Combating VAT Fraud on imports: A major challenge for the EU

Value-added tax (VAT) fraud is a persistent problem for the European Union, affecting the public finances of its Member States. In 2022, the European Commission estimated that losses due to this fraud amounted to 89 billion euros.

Among the main sources of this fraud are simplified customs procedures, such as customs regime 42 and the Import One-Stop Shop (IOSS), which, although intended to facilitate trade, are frequently misused.

A recent report by the European Court of Auditors highlights the system’s flaws and proposes necessary reforms to safeguard the EU’s financial interests.

Customs regime 42 allows goods imported into one EU Member State but intended for another to be exempt from VAT. While this procedure simplifies trade, it also carries fraud risks, as it enables certain operators to avoid declaring and paying VAT in the Member State of importation.

Similarly, the IOSS, which streamlines VAT collection for low-value online sales, is often misused through practices such as under-declaring prices or the fraudulent use of VAT identification numbers.

The Court of Auditors’ report points out several regulatory and technical shortcomings:

  • Inadequate controls : Member States’ customs authorities do not systematically verify importers’ identities or the accuracy of declarations. Furthermore, cooperation among Member States remains weak, hindering the exchange of crucial information needed to detect fraud.
  • Inconsistent sanctions: The enforcement of penalties varies significantly from one country to another, creating loopholes that fraudsters can exploit.
  • Lack of post-release verifications: Although credibility checks exist, they are rarely conducted once goods have been released for free circulation, allowing them to avoid VAT undetected.

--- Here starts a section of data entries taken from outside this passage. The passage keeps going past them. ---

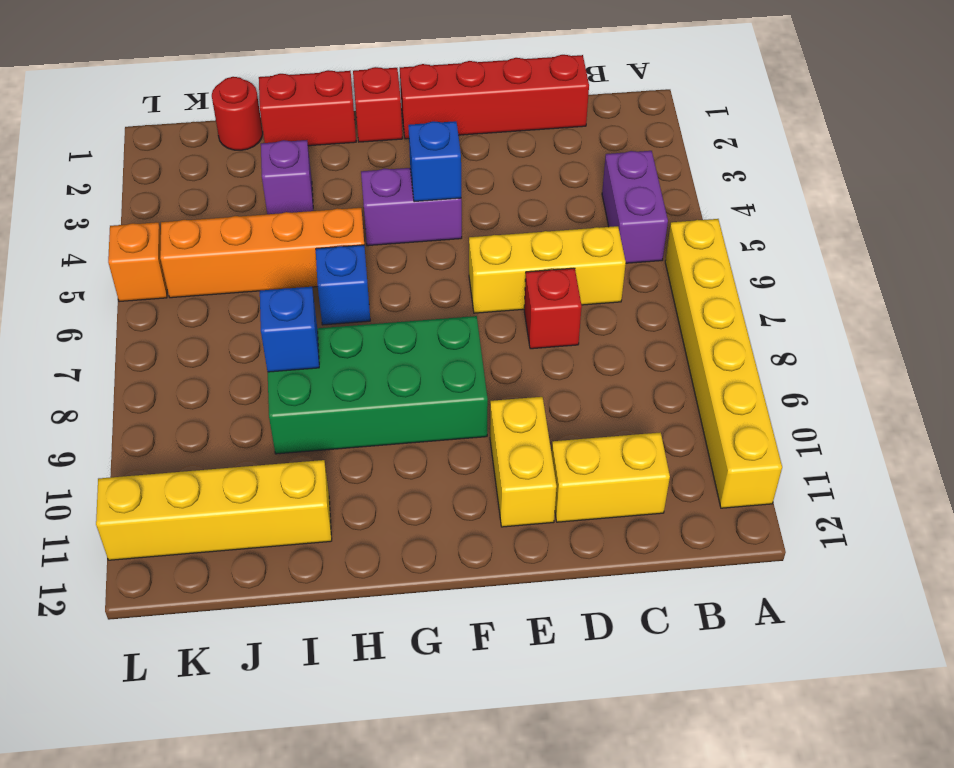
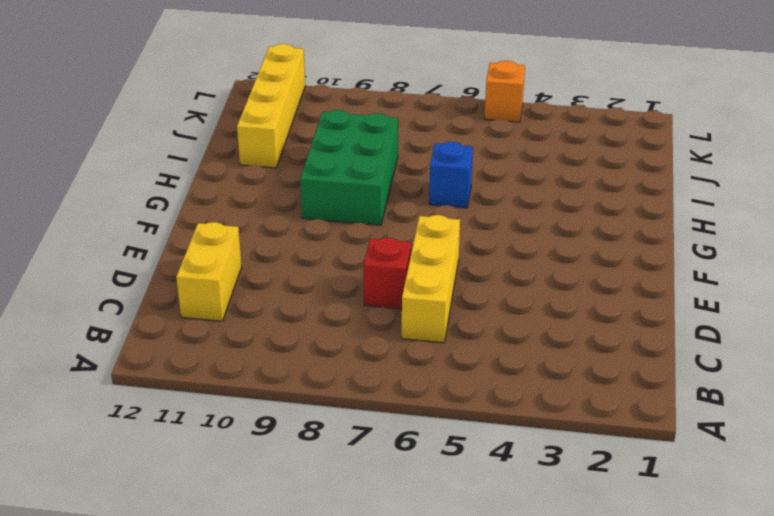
green brick G8:I9 level 1 -> green brick F8:I9 level 1
none -> yellow brick A6:A11 level 1
none -> purple brick B4:B5 level 1
none -> red brick C1:F1 level 1

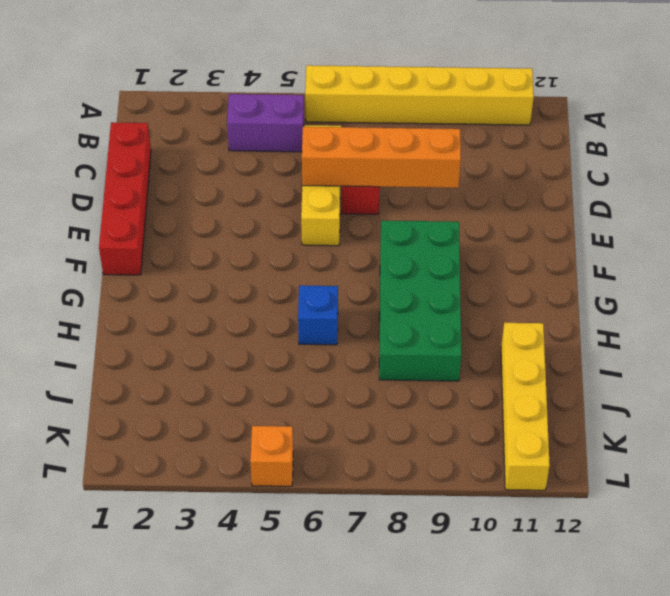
orange brick D6:D9 level 2 -> orange brick H5:K5 level 1
none -> yellow brick C11:D11 level 1
none -> yellow brick E10:E11 level 1
none -> purple brick F4:G4 level 1

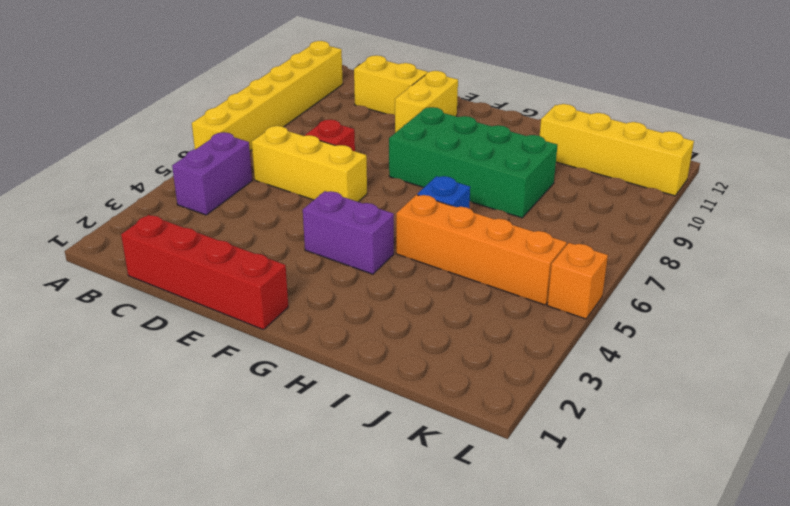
none -> red brick G1 level 1
none -> red brick H1:I1 level 1
none -> purple brick I3 level 1

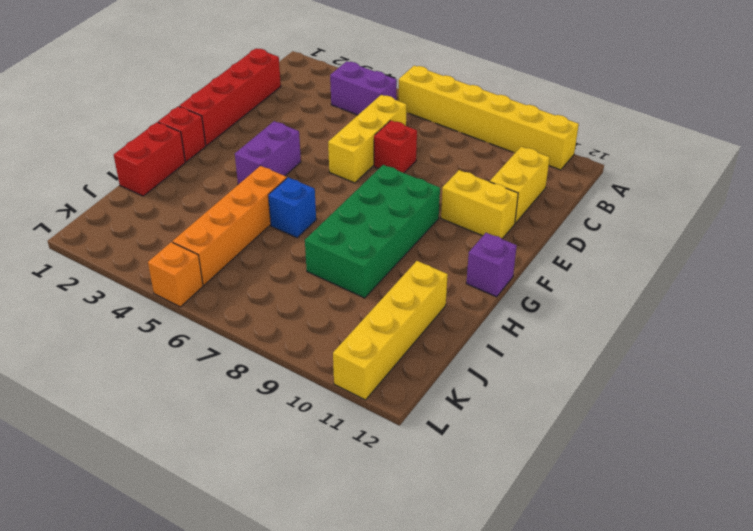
purple brick G12 level 1 -> purple brick I3 level 1
none -> red round brick J1 level 1
none -> blue brick F4 level 2
none -> blue brick I8 level 2

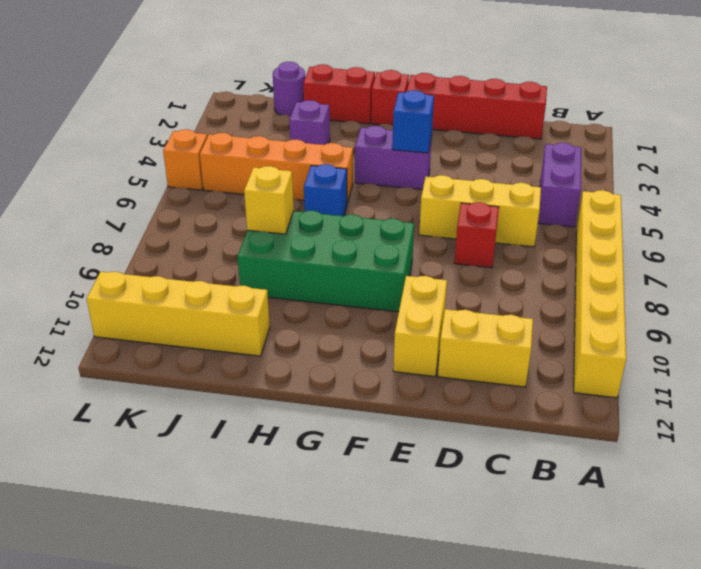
yellow brick I8 level 2 -> blue brick I8 level 2
purple round brick J1 level 1 -> red round brick J1 level 1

In response to these challenges, the Court of Auditors recommends several actions:

  • Strengthen the harmonization of rules among Member States to ensure uniform application of controls and sanctions.
  • Require proof of transport upon importation to prevent abuses of customs regime 42.
  • Increase cooperation between customs and tax authorities, and reinforce Eurofisc’s role in combating cross-border fraud.

In conclusion, the report calls for a thorough revision of the regulatory framework and enhanced controls to safeguard the EU’s finances while facilitating trade. In light of increasing fraud risks, the EU must modernize its approach to maintain the integrity of the single market.